Both of you are judging the movie primarily from the standpoint of how the plot should have hung together. I think this is ex post facto reasoning, because there’s lots of ways that a movie like this could have had a functional plot, been a lot of fun and yet been different to the one that was made. The interesting question is why they chose this plot. Why did they foreground the couple from the same racial background, for example, and make the cross-cultural story (which actually supports the commonly accepted moral of the movie) the secondary story? Why did they choose to make Shrek and the Princess Ogres? They could have made Shrek a handsome prince, and the princess an ugly ogre, and after his initial surprise at her fatness, he loves her anyway. But this was too gross for the movie makers.
So in the end, after all their troubles, two people who are from the same racial background, who think each other are hot for purely physical reasons, and who have a huge amount in common, get together.
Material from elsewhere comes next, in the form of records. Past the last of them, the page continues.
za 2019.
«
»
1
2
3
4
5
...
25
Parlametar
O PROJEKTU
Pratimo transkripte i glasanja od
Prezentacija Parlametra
It’s a nice ending! But it doesn’t support the commonly accepted moral of the movie (that people love each other despite their differences) because there are no differences between the main characters.
May 1, 2009 at 10:21 am
No, I’m totally on board with the approach of examining the movie with a critical eye and seeing what lessons we can draw from it.
For Shrek this gives us:
1. “Don’t judge others because of how they look. Unless they’re short.”
2. “Short people are evil and its OK to make jokes about their height. These facts may or may not be correlated.”
For Aliens and Monsters it tells us:
1. “Women can only become empowered by gaining enormous amounts of weight.”
2. “If you can’t tell the difference between individuals in a race, they must all be mentally the same too.”
3. “Sometimes when a caterpillar goes into its cocoon, the result is just as ugly as the starting state. So don’t assume your going to grow up to be beautiful.”
4. “Stupidity is in no way a disadvantage.”
Princess Mononoke says:
1. “Killing God is OK, as long as you run away fast enough afterward. So have a good plan.”
And Finding Nemo is totally message free. Which may explain why I hate it so much.